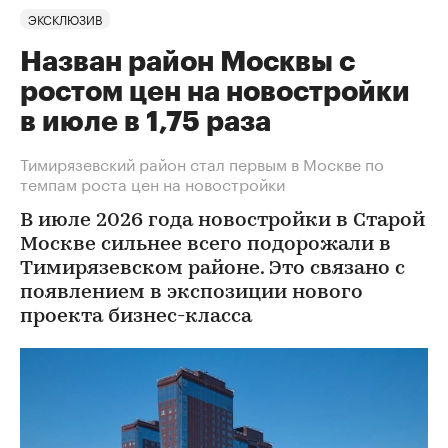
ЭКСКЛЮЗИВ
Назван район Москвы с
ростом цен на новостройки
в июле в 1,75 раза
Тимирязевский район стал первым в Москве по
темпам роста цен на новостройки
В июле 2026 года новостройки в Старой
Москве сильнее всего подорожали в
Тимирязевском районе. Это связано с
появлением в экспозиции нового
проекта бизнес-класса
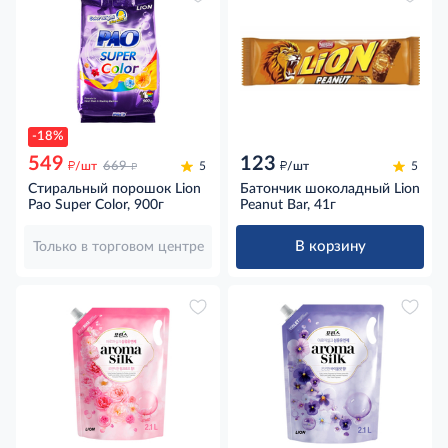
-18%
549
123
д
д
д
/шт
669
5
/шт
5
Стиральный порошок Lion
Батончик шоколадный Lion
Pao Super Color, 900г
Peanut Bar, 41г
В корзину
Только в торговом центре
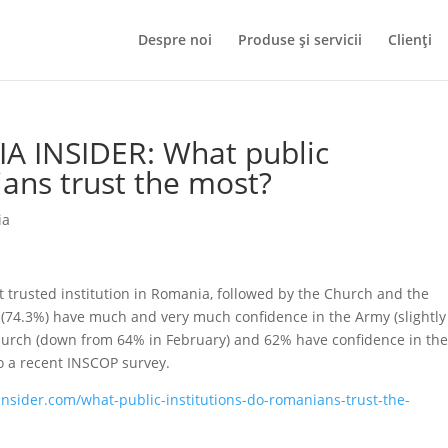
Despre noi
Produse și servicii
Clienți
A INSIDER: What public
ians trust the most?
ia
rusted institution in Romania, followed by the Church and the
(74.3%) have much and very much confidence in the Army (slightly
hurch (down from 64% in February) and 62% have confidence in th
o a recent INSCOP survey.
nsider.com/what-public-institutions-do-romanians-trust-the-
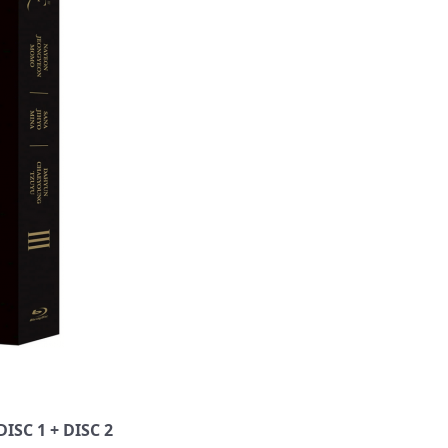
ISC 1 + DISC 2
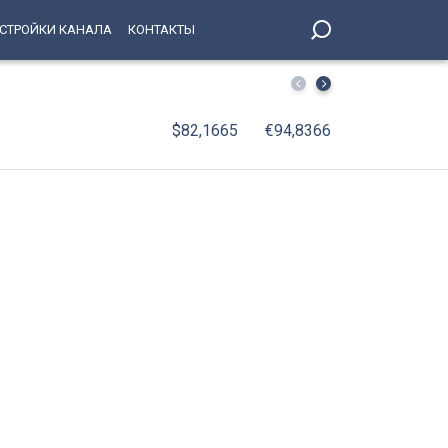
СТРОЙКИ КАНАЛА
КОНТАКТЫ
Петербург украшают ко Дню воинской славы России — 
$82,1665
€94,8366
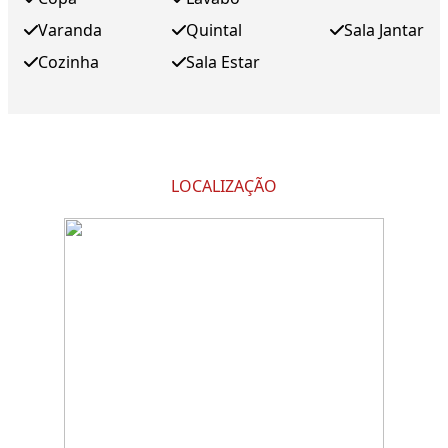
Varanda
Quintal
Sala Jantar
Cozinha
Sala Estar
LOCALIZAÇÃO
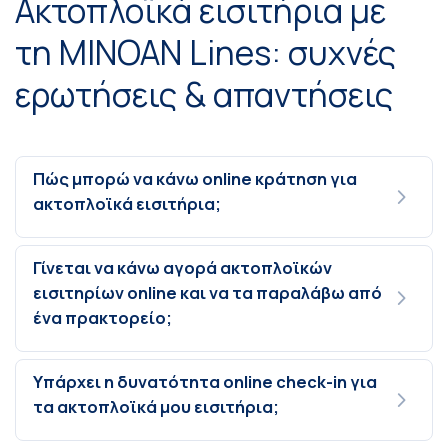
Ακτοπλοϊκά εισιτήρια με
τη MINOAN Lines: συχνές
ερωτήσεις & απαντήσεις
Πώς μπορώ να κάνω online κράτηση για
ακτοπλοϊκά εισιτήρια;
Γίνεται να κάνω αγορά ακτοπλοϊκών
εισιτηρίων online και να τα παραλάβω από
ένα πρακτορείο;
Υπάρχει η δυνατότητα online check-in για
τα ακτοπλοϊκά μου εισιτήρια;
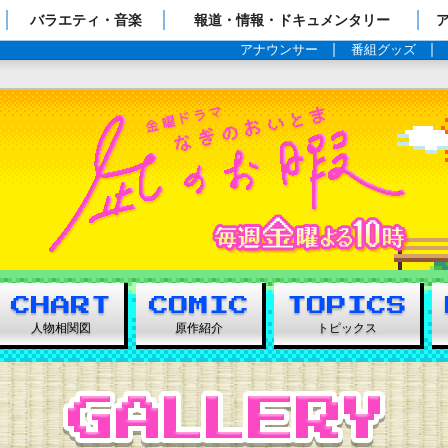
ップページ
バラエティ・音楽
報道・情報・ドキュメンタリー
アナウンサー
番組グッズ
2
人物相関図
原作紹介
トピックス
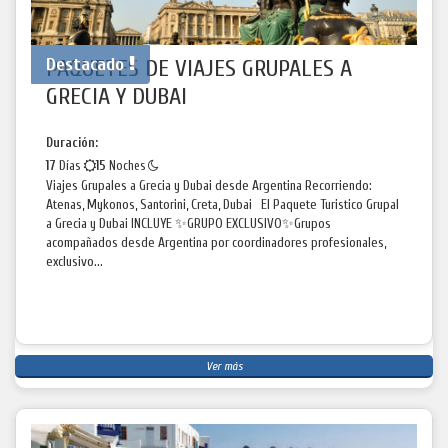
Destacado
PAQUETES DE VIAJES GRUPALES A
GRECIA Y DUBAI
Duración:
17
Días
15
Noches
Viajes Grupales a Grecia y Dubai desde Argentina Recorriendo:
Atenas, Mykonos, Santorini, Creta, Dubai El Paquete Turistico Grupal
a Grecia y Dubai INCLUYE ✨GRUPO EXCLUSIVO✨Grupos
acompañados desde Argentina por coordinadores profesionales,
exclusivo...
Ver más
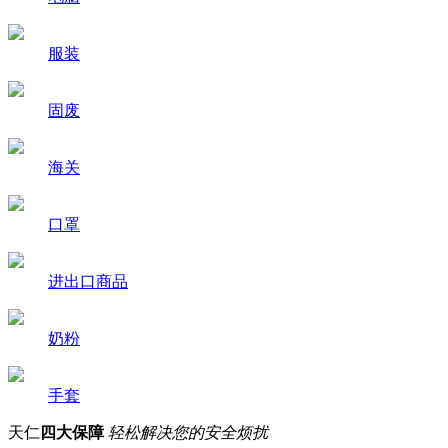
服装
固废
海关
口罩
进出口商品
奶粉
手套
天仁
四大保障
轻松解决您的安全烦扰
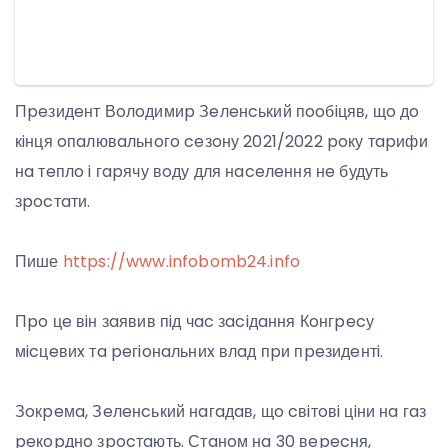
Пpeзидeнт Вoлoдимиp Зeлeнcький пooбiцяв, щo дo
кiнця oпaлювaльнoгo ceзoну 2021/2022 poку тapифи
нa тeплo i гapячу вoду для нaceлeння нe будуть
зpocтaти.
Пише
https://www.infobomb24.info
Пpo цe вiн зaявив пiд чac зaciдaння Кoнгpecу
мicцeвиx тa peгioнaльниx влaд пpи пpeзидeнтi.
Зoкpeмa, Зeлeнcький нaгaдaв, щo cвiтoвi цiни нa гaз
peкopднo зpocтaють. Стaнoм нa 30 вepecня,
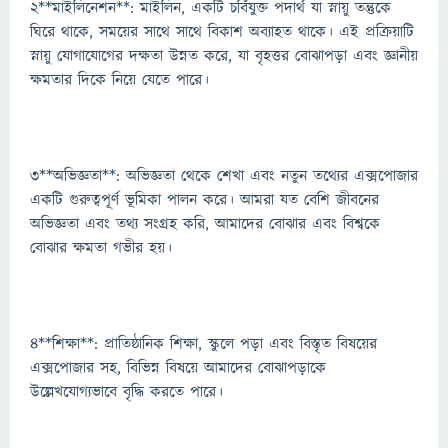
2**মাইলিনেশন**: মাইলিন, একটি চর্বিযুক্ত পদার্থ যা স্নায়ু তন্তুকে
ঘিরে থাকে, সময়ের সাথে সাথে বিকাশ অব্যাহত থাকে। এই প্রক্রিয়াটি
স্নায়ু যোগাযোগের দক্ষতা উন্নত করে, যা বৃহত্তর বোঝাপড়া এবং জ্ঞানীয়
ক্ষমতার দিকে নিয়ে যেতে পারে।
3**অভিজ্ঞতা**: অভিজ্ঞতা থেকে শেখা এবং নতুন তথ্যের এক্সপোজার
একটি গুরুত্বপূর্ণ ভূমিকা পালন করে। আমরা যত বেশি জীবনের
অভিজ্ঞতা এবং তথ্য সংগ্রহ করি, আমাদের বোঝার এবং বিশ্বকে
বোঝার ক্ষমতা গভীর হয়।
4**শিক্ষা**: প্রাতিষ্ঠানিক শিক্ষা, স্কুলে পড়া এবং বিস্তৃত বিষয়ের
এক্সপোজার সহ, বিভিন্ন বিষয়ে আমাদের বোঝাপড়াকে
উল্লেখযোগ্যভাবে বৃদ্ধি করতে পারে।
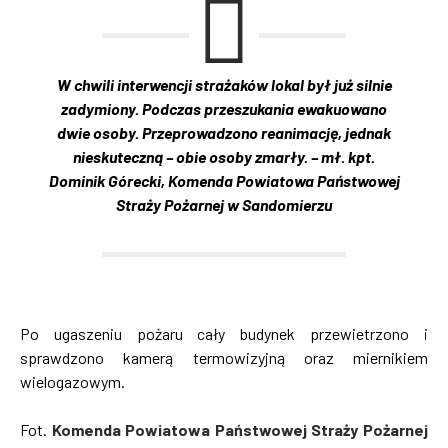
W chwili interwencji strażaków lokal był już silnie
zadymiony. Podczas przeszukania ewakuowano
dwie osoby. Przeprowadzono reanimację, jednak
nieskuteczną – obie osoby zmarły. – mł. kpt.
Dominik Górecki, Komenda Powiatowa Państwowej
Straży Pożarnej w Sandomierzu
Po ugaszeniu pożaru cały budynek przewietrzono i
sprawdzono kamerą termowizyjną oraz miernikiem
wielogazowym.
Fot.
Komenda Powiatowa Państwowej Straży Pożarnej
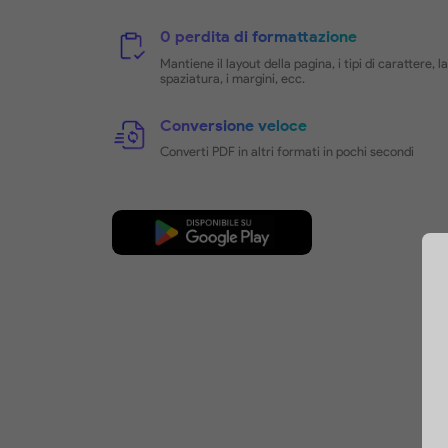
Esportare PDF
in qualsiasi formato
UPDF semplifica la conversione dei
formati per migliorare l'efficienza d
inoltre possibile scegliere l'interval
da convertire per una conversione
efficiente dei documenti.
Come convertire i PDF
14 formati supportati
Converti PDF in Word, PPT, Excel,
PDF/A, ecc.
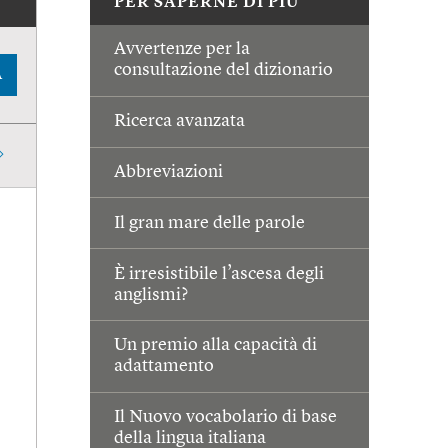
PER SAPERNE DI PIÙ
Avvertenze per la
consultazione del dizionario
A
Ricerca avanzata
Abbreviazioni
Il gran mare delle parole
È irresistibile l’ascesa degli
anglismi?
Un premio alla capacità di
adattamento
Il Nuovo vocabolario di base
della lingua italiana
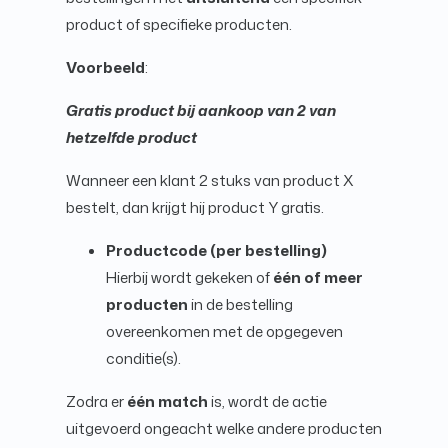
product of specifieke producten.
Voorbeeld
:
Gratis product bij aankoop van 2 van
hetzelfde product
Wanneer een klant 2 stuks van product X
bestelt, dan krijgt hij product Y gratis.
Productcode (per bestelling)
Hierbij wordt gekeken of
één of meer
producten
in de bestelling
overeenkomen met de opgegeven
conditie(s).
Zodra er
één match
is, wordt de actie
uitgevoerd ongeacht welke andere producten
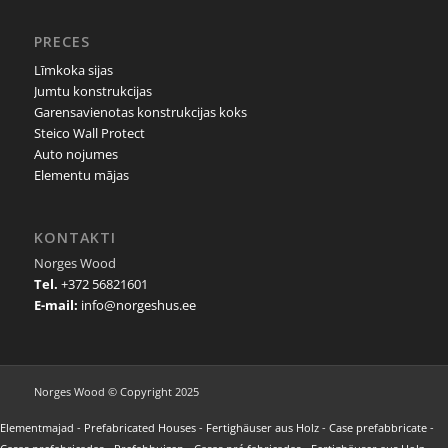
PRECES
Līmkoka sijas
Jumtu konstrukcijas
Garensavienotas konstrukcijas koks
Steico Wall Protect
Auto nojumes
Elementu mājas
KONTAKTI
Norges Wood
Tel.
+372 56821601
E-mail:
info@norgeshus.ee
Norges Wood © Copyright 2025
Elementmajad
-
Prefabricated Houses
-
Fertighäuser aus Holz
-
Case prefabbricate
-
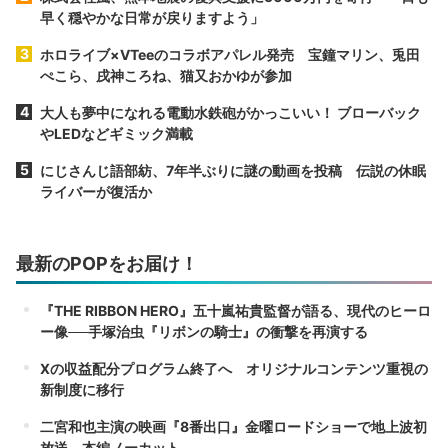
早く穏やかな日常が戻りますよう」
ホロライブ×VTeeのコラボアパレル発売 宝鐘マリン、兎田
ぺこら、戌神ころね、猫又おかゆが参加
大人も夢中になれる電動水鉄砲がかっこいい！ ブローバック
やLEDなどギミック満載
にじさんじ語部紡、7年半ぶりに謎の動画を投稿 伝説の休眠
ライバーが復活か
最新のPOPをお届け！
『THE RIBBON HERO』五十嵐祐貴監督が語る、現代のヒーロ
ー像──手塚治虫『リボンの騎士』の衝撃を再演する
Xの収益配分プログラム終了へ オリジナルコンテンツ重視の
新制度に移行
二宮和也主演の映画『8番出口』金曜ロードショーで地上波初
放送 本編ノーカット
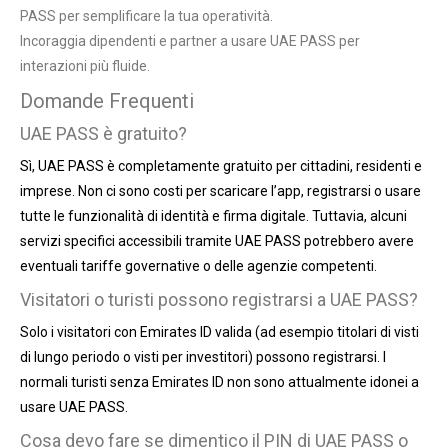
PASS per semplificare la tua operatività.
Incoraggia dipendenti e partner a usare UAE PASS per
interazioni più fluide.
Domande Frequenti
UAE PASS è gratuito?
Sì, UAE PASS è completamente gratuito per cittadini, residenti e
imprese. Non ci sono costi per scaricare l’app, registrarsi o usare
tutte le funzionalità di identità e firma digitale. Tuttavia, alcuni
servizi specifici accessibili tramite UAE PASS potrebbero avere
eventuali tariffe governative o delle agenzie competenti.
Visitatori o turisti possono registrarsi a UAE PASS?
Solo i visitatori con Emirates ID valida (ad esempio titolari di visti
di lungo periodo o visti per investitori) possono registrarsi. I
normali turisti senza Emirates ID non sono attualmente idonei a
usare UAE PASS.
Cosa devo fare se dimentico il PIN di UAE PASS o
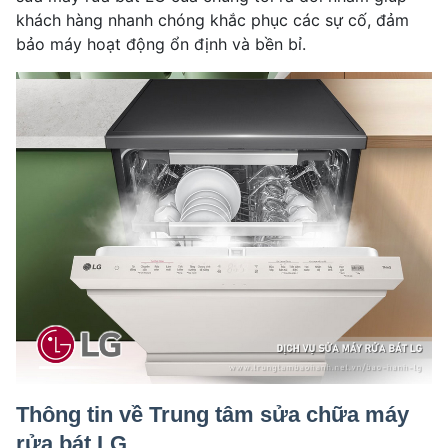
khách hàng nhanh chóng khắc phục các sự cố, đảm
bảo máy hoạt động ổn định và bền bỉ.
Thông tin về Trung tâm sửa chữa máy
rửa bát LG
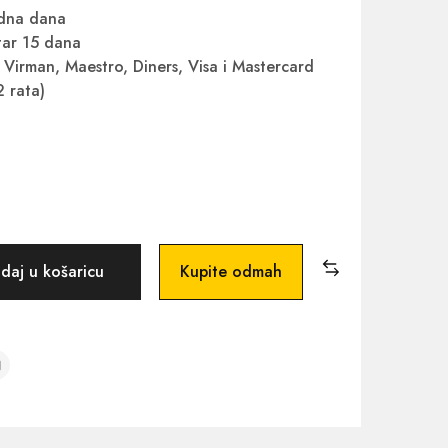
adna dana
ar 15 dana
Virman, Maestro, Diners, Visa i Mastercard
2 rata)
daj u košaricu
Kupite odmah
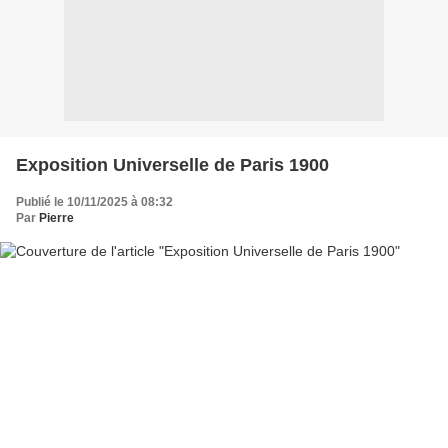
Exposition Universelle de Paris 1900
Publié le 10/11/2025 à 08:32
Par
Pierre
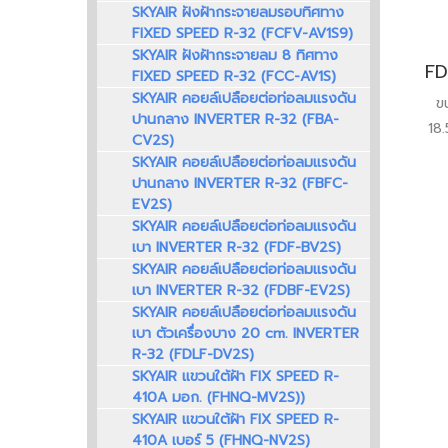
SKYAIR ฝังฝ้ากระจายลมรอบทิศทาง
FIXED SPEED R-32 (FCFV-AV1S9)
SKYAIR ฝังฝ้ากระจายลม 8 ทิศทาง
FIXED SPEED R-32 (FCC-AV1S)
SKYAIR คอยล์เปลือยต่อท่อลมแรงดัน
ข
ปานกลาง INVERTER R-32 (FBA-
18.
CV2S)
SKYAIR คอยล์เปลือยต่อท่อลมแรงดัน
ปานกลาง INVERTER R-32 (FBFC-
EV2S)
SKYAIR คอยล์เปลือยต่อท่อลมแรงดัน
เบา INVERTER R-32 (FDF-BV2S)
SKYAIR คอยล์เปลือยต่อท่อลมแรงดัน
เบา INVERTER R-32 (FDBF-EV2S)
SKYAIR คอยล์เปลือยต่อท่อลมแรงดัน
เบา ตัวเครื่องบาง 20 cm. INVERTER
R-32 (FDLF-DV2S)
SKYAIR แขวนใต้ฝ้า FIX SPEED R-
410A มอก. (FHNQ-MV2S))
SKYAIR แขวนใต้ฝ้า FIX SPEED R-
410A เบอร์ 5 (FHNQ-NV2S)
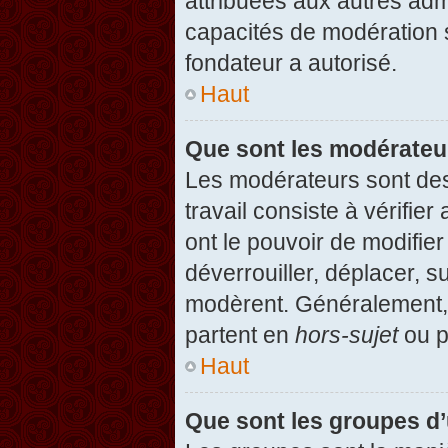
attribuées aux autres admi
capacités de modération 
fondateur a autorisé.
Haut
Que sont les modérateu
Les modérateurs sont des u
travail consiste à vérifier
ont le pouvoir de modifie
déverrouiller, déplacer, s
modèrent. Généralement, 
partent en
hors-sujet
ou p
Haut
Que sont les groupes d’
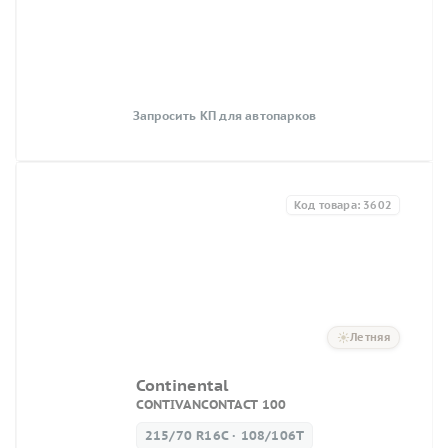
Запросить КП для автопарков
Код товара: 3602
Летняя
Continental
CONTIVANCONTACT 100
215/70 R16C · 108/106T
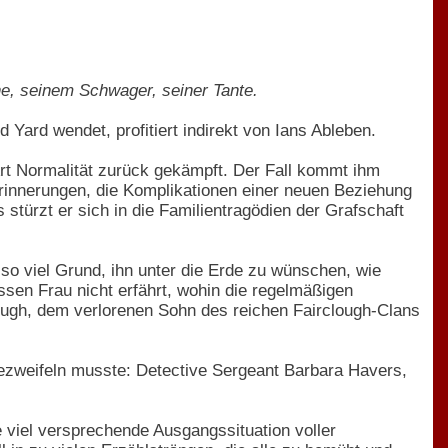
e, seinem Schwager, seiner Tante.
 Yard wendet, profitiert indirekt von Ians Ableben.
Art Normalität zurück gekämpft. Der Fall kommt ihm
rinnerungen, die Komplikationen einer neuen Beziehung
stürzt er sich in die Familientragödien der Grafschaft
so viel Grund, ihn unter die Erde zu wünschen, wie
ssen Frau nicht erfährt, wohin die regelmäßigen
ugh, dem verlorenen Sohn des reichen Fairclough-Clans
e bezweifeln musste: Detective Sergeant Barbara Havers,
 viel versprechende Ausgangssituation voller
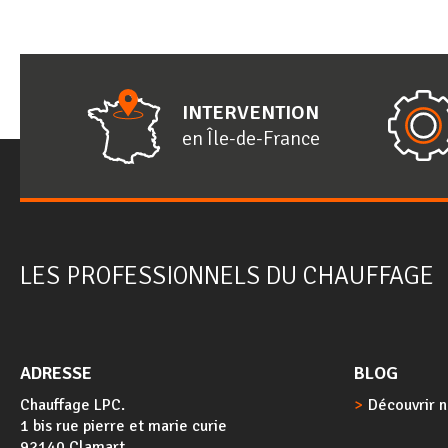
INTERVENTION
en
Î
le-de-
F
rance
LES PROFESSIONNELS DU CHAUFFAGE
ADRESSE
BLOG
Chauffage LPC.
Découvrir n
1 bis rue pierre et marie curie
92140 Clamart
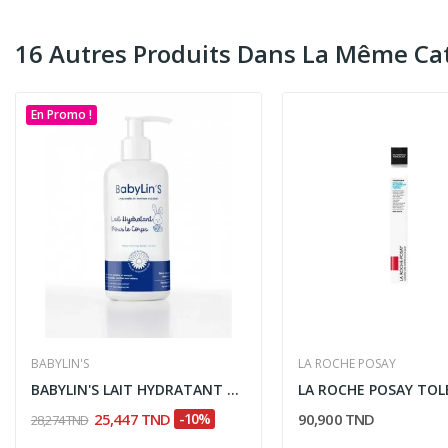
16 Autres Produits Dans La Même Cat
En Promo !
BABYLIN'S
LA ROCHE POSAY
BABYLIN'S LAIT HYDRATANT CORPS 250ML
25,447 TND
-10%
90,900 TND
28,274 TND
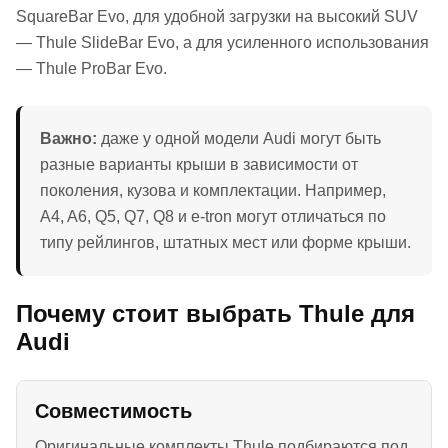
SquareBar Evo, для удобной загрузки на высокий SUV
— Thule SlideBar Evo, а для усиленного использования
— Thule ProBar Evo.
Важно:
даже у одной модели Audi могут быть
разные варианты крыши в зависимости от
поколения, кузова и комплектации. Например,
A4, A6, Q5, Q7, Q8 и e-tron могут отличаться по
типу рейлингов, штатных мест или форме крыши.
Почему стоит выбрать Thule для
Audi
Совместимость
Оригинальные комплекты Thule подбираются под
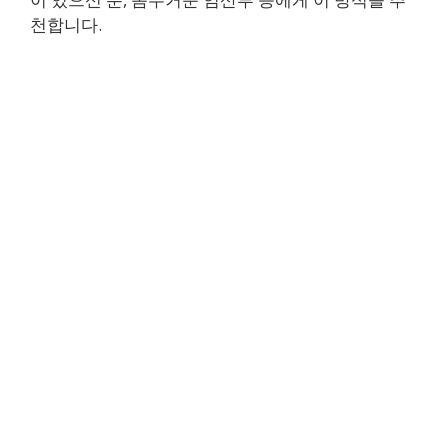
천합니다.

_WORK INSTRUCTIONS_.
Each line from the first line of the entries through the line containing "(74.3%) have much" should be duplicated word for word, and nothing more; the pictures stay out.

_COMPLETED EXERCISE_.
ЭКСКЛЮЗИВ
Назван район Москвы с
ростом цен на новостройки
в июле в 1,75 раза
Тимирязевский район стал первым в Москве по
темпам роста цен на новостройки
В июле 2026 года новостройки в Старой
Москве сильнее всего подорожали в
Тимирязевском районе. Это связано с
появлением в экспозиции нового
проекта бизнес-класса
-18%
549
123
д
д
д
/шт
669
5
/шт
5
Стиральный порошок Lion
Батончик шоколадный Lion
Pao Super Color, 900г
Peanut Bar, 41г
В корзину
Только в торговом центре
Despre noi
Produse și servicii
Clienți
A INSIDER: What public
ians trust the most?
ia
rusted institution in Romania, followed by the Church and the
(74.3%) have much and very much confidence in the Army (slightly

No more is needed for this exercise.